Data excerpts:
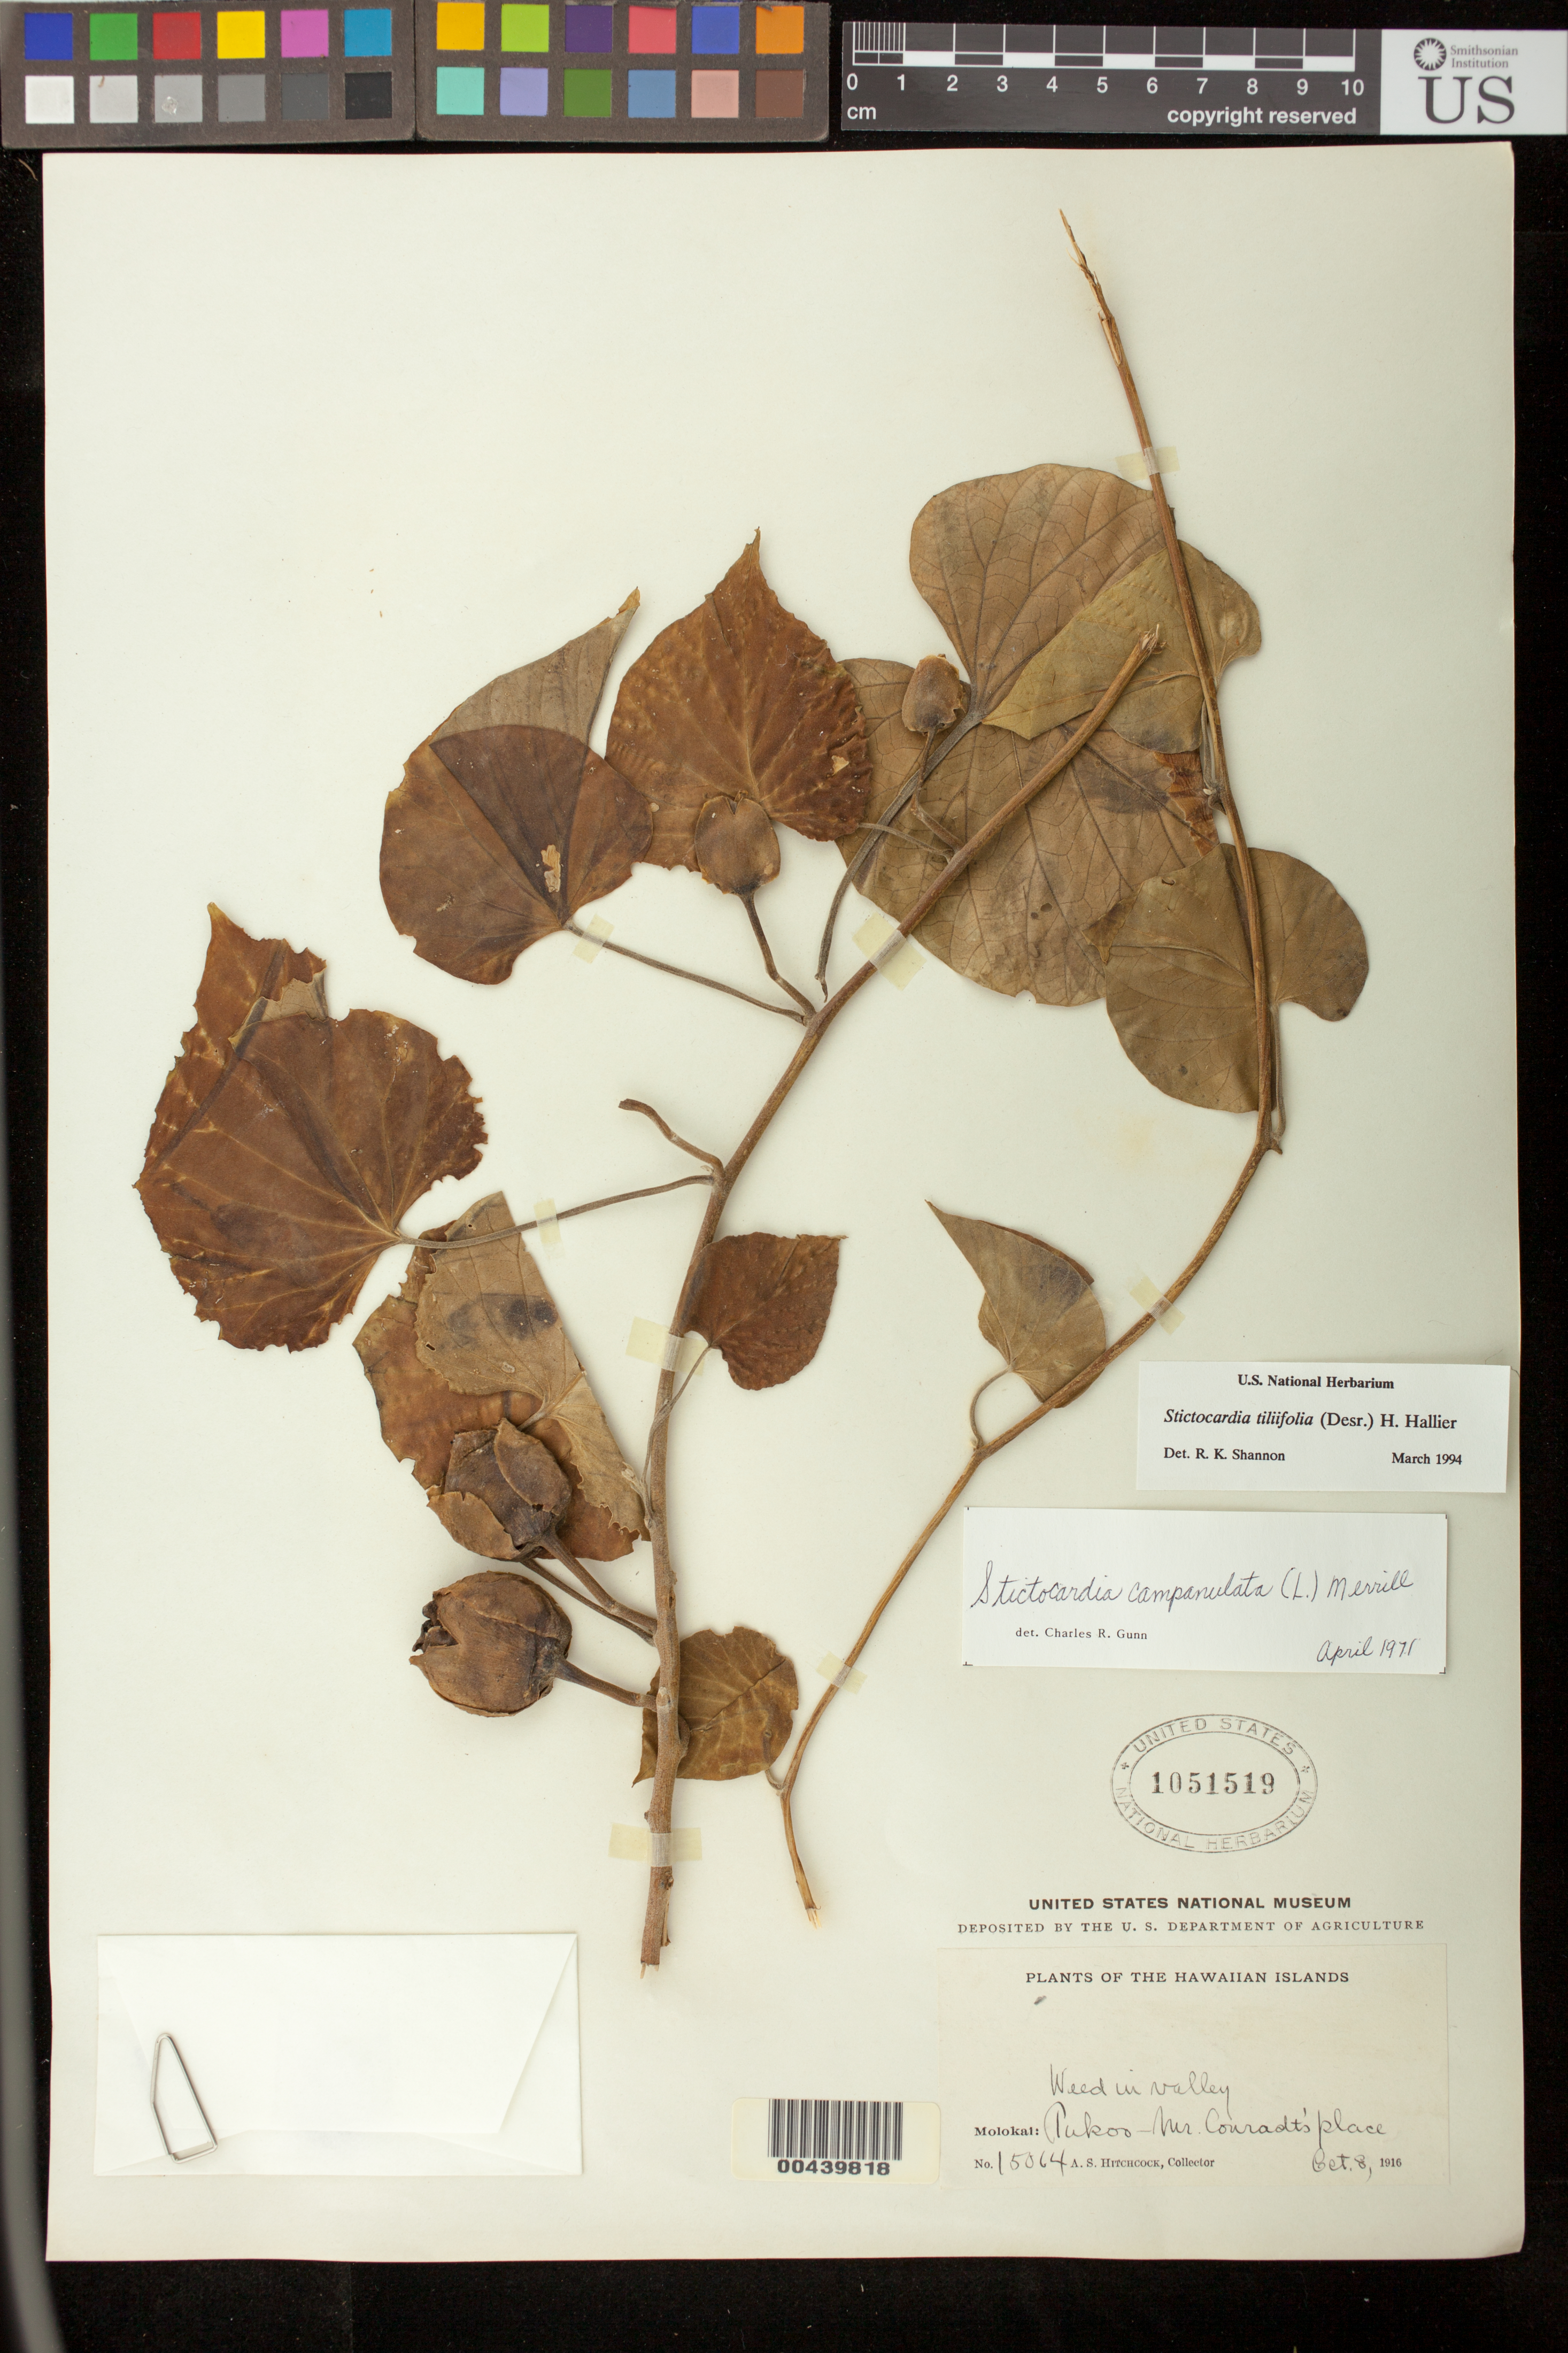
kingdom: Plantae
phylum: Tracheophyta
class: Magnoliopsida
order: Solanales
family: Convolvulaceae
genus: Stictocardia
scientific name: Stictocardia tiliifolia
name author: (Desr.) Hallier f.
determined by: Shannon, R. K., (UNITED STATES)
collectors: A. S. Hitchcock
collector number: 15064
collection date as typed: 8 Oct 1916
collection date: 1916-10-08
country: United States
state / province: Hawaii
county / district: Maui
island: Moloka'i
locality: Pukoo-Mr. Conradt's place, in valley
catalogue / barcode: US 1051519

• **EXERCISE AIM**: Copy the lines above word for word, leaving out the picture.

• **FULL RESPONSE**:
kingdom: Plantae
phylum: Tracheophyta
class: Magnoliopsida
order: Solanales
family: Convolvulaceae
genus: Stictocardia
scientific name: Stictocardia tiliifolia
name author: (Desr.) Hallier f.
determined by: Shannon, R. K., (UNITED STATES)
collectors: A. S. Hitchcock
collector number: 15064
collection date as typed: 8 Oct 1916
collection date: 1916-10-08
country: United States
state / province: Hawaii
county / district: Maui
island: Moloka'i
locality: Pukoo-Mr. Conradt's place, in valley
catalogue / barcode: US 1051519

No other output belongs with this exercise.